◆ Exercise: Print the records below exactly, from the line containing "元，宗数连升4个月，金额连升3个月，同创过去8" down to the line containing "nebo I’m Coming", both lines included, and omit every picture.

[Opening Supplied material section]

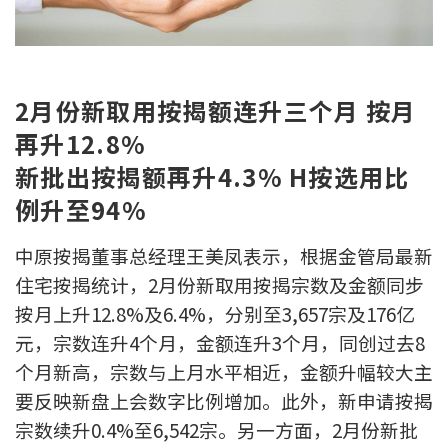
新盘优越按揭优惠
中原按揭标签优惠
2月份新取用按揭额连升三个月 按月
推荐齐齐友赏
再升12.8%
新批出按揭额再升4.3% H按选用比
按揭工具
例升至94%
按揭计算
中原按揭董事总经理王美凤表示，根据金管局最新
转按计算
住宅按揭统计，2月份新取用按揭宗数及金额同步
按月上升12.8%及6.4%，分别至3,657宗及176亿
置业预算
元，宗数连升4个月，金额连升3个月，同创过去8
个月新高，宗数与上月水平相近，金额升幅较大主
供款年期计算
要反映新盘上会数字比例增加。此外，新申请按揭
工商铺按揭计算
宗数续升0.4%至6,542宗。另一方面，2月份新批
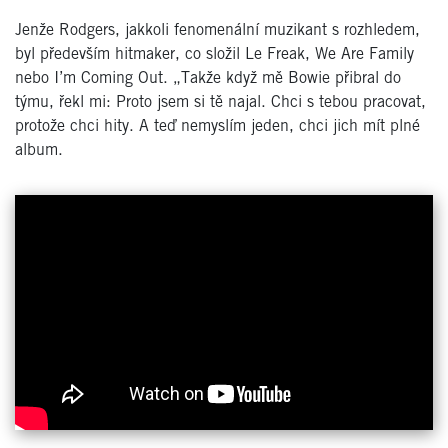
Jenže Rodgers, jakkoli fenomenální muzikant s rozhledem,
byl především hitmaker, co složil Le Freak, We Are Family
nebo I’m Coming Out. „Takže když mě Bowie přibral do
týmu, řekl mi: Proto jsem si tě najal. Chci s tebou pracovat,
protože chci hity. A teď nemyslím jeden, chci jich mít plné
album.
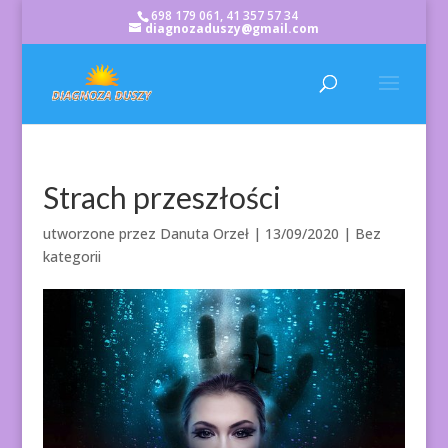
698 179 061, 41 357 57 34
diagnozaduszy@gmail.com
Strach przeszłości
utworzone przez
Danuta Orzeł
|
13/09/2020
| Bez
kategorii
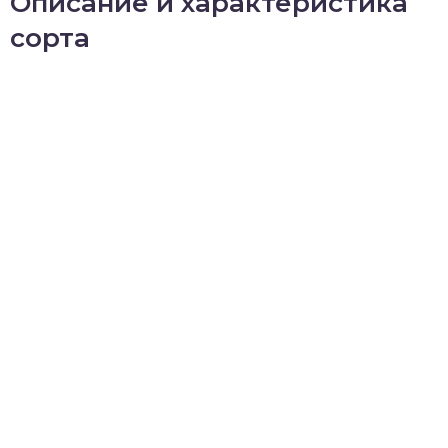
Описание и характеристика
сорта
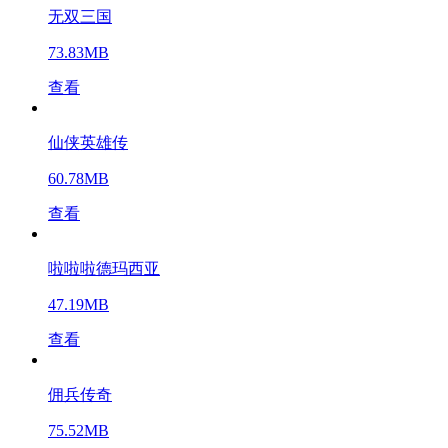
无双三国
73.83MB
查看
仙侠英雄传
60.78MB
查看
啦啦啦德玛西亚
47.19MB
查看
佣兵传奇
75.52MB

[Closing Supplied material section]
[Opening Supplied material section]

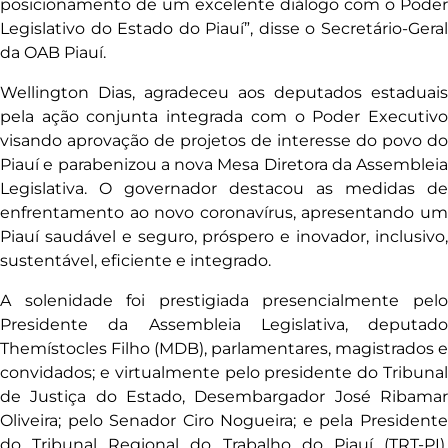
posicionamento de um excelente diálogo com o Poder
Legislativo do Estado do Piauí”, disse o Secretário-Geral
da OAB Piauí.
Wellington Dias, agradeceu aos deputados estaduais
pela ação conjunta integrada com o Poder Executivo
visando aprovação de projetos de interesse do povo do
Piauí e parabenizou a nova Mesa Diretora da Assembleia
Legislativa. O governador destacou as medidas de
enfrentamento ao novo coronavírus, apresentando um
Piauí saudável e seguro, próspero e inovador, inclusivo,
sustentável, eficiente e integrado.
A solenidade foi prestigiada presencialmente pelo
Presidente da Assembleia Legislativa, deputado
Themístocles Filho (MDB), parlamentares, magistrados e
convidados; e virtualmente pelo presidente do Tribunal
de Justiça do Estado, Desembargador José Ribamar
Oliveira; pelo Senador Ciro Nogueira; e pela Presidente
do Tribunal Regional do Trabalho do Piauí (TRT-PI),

[Closing Supplied material section]

◆ Completed task:
元，宗数连升4个月，金额连升3个月，同创过去8
个月新高，宗数与上月水平相近，金额升幅较大主
供款年期计算
要反映新盘上会数字比例增加。此外，新申请按揭
工商铺按揭计算
宗数续升0.4%至6,542宗。另一方面，2月份新批
Jenže Rodgers, jakkoli fenomenální muzikant s rozhledem,
byl především hitmaker, co složil Le Freak, We Are Family
nebo I’m Coming Out. „Takže když mě Bowie přibral do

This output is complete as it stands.